April 10th, 2012
Round Two: Heart Rhythm Editor Rejects St. Jude Request to Retract Riata Paper
Larry Husten, PHD
Douglas Zipes, the editor of Heart Rhythm, said the journal will not retract a controversial paper that has raised new safety concerns about St. Jude’s embattled Riata leads.
On Friday, as electrophysiologist Wes Fisher told CardioExchange, St. Jude issued a press release alleging numerous mistakes and oversights in an article by Robert Hauser published online in Heart Rhythm linking the company’s Riata and Riata ST leads to 20 or more deaths. The company publicly asked the journal, which is published by the Heart Rhythm Society, to retract the article.

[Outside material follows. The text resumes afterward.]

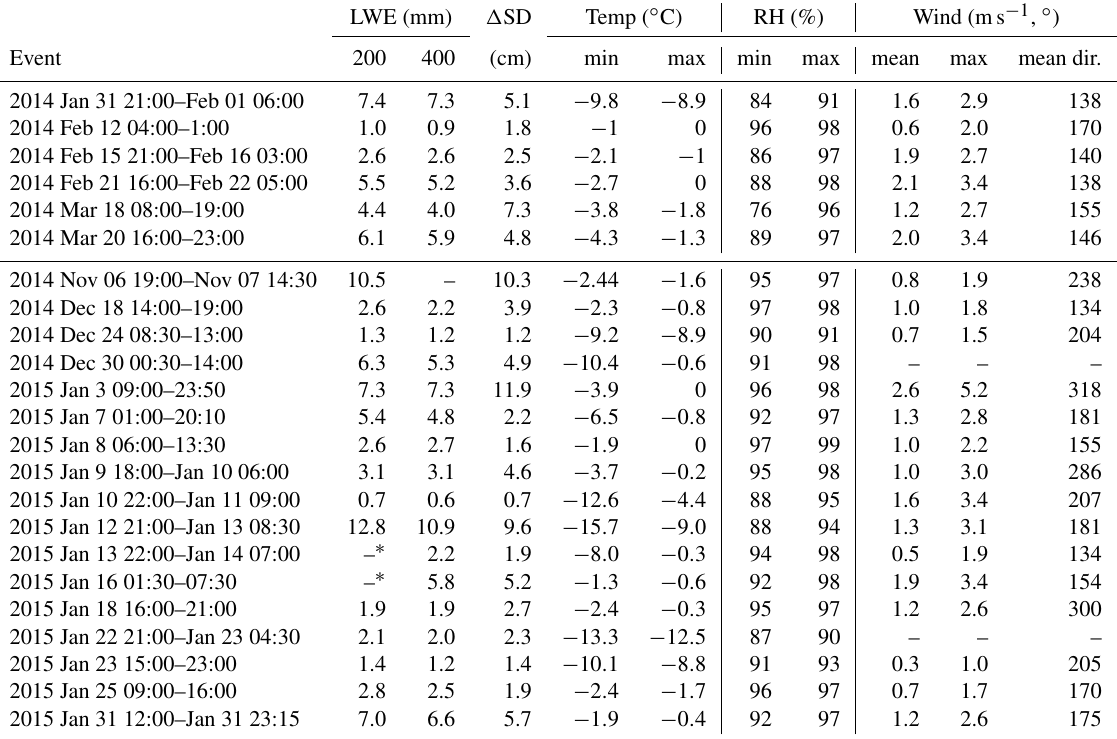
Table 1. Liquid water equivalent precipitation accumulation measured with Pluvio 2 200 and 400, change in snow depth and maximum and minimum temperature, maximum and minimum relative humidity, mean and maximum wind speed and mean wind direction of the studied snow events. Events before the horizontal line are recorded during the BAECC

On Tuesday, the New York Times reported that Zipes stood by the journal’s peer review process and would not retract the article. Zipes said there will be “some changes” to the article “involving what he called ‘inflection'” but that “‘the bulk of the manuscript stays as it is.”

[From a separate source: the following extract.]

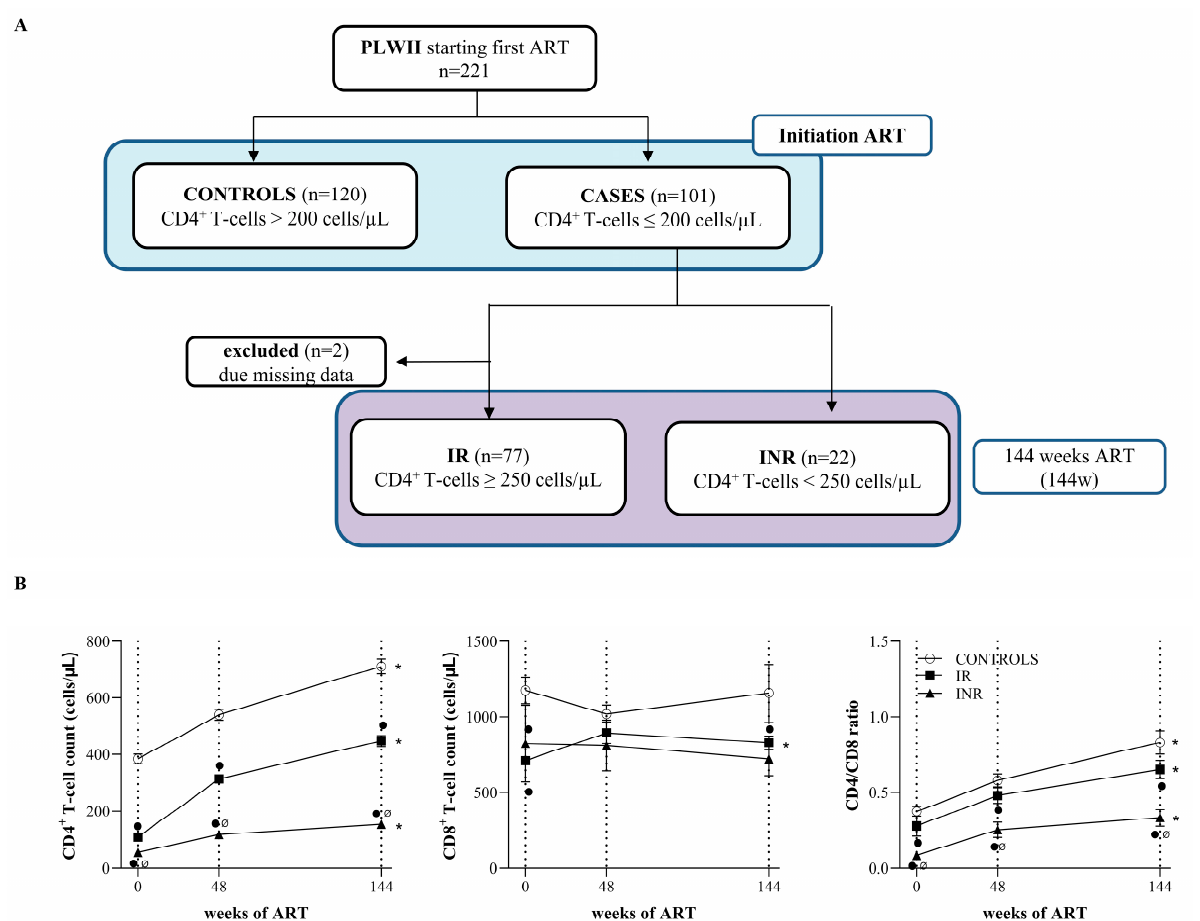
Figure 1. Study design. ( A ) Flow chart illustrating patient selection and enrolment. HIV-infected subjects were included and categorized as controls and cases according to the baseline ART threshold of 200 CD4 + T cell counts. Cases were categorized according to their immune status after 144 weeks of follow-up in “immunological recoverers” (IRs) or “immunological nonrecoverers” (INRs) depending on the threshold of CD4 + T cell counts of 250 CD4 + T cell counts/ µ L. ( B ) CD4 + T cell and CD8 + T cell count, and CD4/CD8 ratio in controls, IRs, and INRs during the study follow-up. * indicates significant differences at 144 w compared to baseline values using the Wilcoxon test. • indicates significant differences compared to controls, and Ø indicates significant differences between INRs and IRs at each point of time, by nonparametric Mann–Whitney test. PLHIV classified according to baseline CD4 + T cell counts as controls (baseline CD4 + T cell counts > 200 cells/ µ L) or cases (baseline CD4 + T cell counts ≤ 200 cells/ µ L). Cases were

Earlier Tuesday, St. Jude continued its assault on the Hauser article by issuing a press release and posting a link to findings from the MAUDE database. The company contended that Hauser had grossly undercounted the number of deaths tied to Medtronic’s Quattro Secure lead, thereby making its own Riata leads appear far worse by comparison.
Hauser and Zipes have not responded in detail to the St. Jude accusations, but Hauser told CardioBrief on Friday that the authors “stand by the conclusion of our study.” In a series of tweets, electrophysiologist Edward J Schloss (who has blogged extensively about Riata), noted that Hauser and St. Jude had applied different methodologies in their search of the MAUDE database, and that St. Jude may have failed to exclude Quattro deaths with no known lead problems.
Well done HRS. Your society has maintained its independence from the pressures f the medical device industry and did not cave to pressure as the ACC did in 2008 by handing over the i2 interventional meeting to the CRF.
St Jude has failed to provide an adequate, detailed and timely warning to patients and physicians regarding their faulty leads. Now they are trying to discredit the research and trying to force HRS to withdraw a manuscript. I think, patient and physicians should stop using their products completely as a lesson to them for their intentional non-disclosure, which probably has resulted more harm to patients. Seems like their only goal is to continue to sell their devices without any concern for patient safety. Such companies should be taught a lesson by cutting of their product use. Time to get organized against big industry.